What the task requires: Rewrite each row below, changing "Current Taxes" to "Deferred Taxes" and leaving everything else as it is.

Data shown:
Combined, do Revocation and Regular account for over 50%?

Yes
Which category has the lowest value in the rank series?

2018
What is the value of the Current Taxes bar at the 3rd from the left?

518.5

Problem solution:
Combined, do Revocation and Regular account for over 50%?

Yes
Which category has the lowest value in the rank series?

2018
What is the value of the Deferred Taxes bar at the 3rd from the left?

518.5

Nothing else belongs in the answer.